In vitro fertilisation (IVF)
If the woman’s Fallopian tubes are irreparably damaged, if she suffers from severe endometriosis or if less sophisticated methods of treating infertility caused by immunological, andrological, or unknown factors have failed, in vitro fertilisation (i.e. fertilisation outside the body) is often the only promising way of achieving a pregnancy.
In this case, the woman is given hormone injections (gonadotrophins) to stimulate the growth of several oocytes (egg cells) in both ovaries. The tolerability of the hormones and the reaction of the ovaries to them varies from patient to patient. Every stimulation is therefore monitored by ultrasound and hormone controls.The injections are normally administered over 9-14 days, and 2-4 ultrasound and blood tests are carried out in this period.
If the tests suggest that some mature oocytes are present, ovulation is triggered by drugs, and around 36 hours later – when ovulation is about to occur – the oocytes are retrieved in our clinic by ultrasound-controlled aspiration through the vagina with the patient under conscious sedation.

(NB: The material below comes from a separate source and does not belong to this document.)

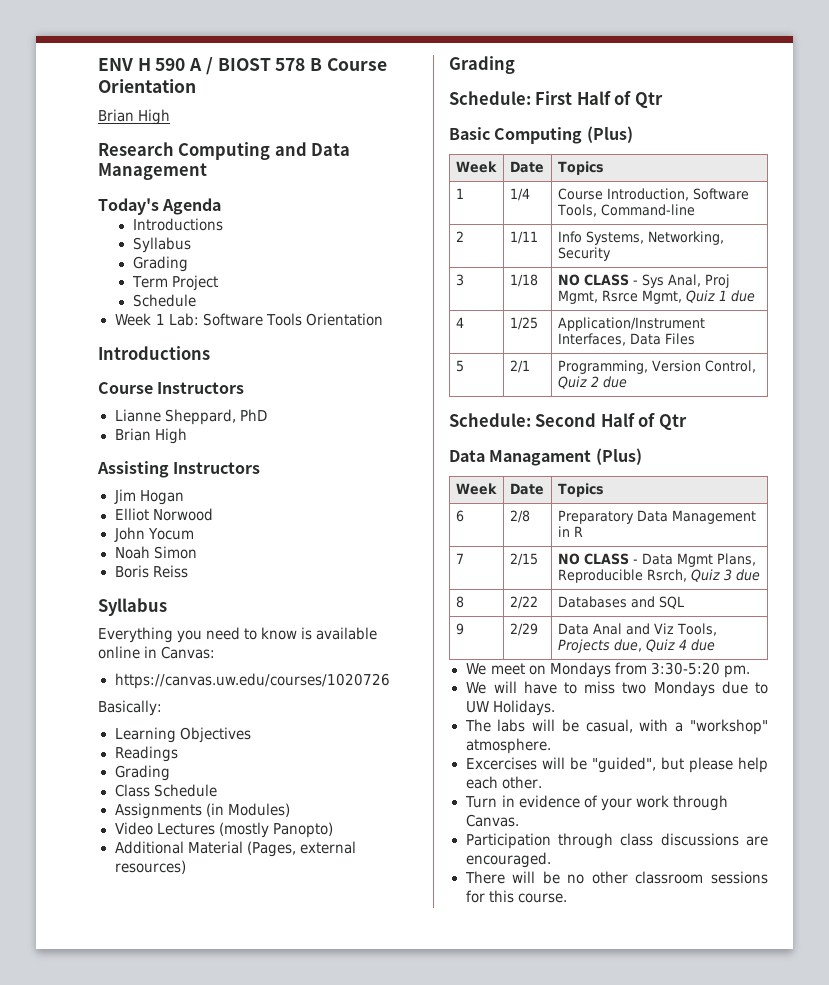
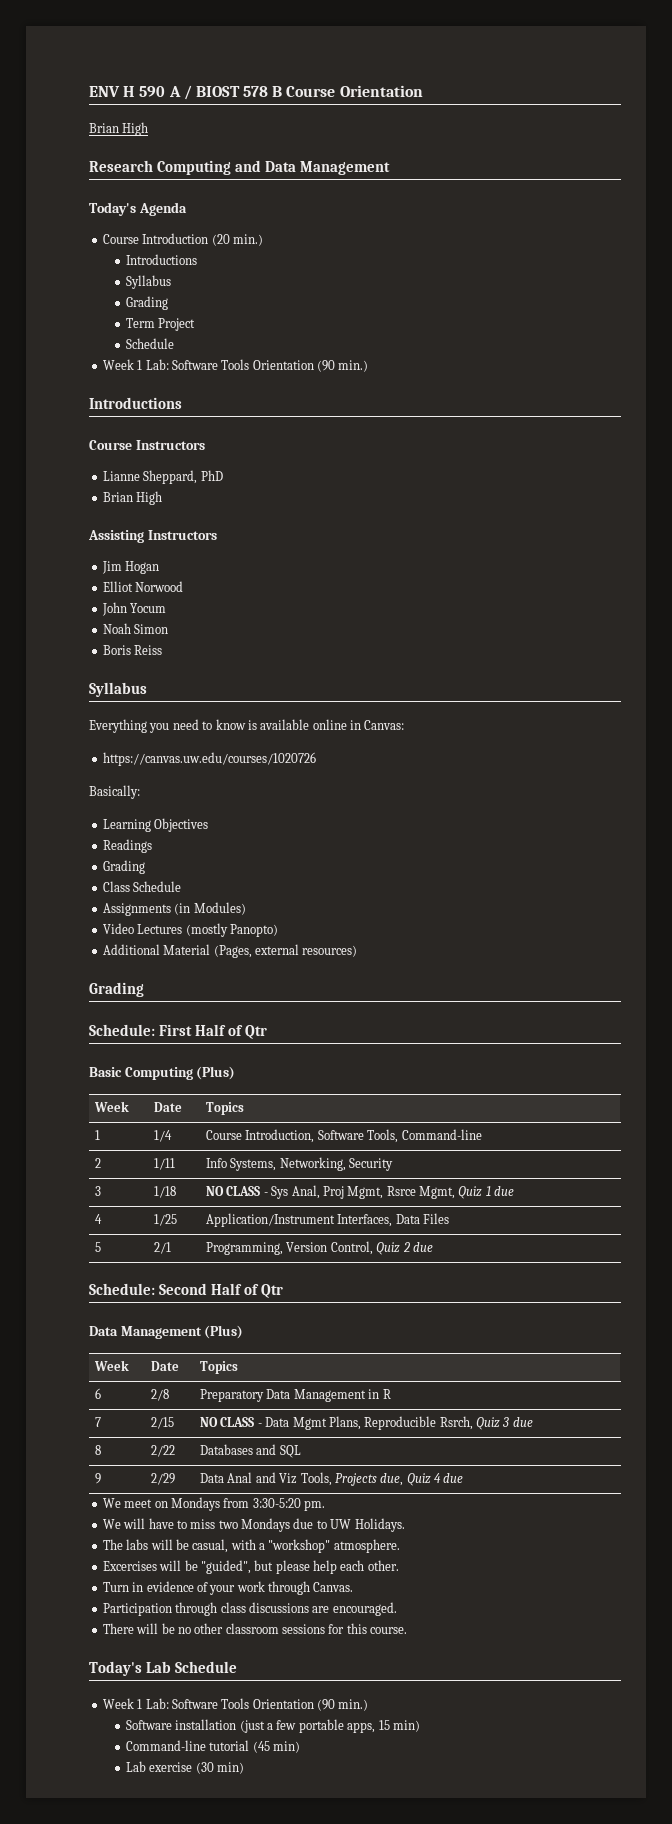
(222, 206) none -> [102,233,263,246] // Course Introduction (20 min.)
(383, 319) none -> [317,360,369,372] (90 min.)
[489,450,592,466] Managament -> [120,1326,202,1339] Management
(567, 898) none -> [89,1661,237,1676] [102,1698,369,1711] [125,1719,420,1733] [125,1740,301,1753] [125,1761,245,1774] // Today's Lab Schedule // Week 1 Lab: Software Tools Orientation (90 min.) // Software installation (just a few portable apps, 15 min) // Command-line tutorial (45 min) // Lab exercise (30 min)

On the day of oocyte retrieval, we also need a sperm sample from the male partner. Both egg and sperm cells are then together introduced into a special culture medium in our IVF lab and transferred into an incubator for fertilisation.
The embryo is transferred to the patient 2-3 days after oocyte aspiration (5-6 days in the case of blastocyst culture). The early embryos (mostly in the 2-8-cell stage or blastocytes) are transferred into the uterine cavity using a soft plastic catheter under ultrasound control. No anaesthesia is required for the embryo transfer.
After the embryo transfer, most women are given progesterone (as vaginal tablets or gels) and sometimes some other medication in order to create ideal conditions for the implantation of the embryos.
Two weeks after the embryo transfer, we measure the pregnancy hormone HCG in the blood to see whether the treatment was successful.
According to the German Embryo Protection Act, we are allowed to transfer up to 3 embryos into the woman’s uterine cavity. Especially in women under the age of 35, however, we tend to transfer only 2 early embryos in order to keep the risk of multiple pregnancy as low as possible.
The average chance of achieving a pregnancy is around 33% per embryo transfer (20% will be twins and < 1% triplets, 20% miscarriages and 1-5% tubal pregnancies).
The so-called “baby-take-home rate” is 25% per cycle, but it can vary extremely between couples and depends a lot on the woman’s age, the number of previous failed attempts and many other factors. If either or both partners smoke, the chances of pregnancy are reduced by up to 50% compared with non-smoking couples!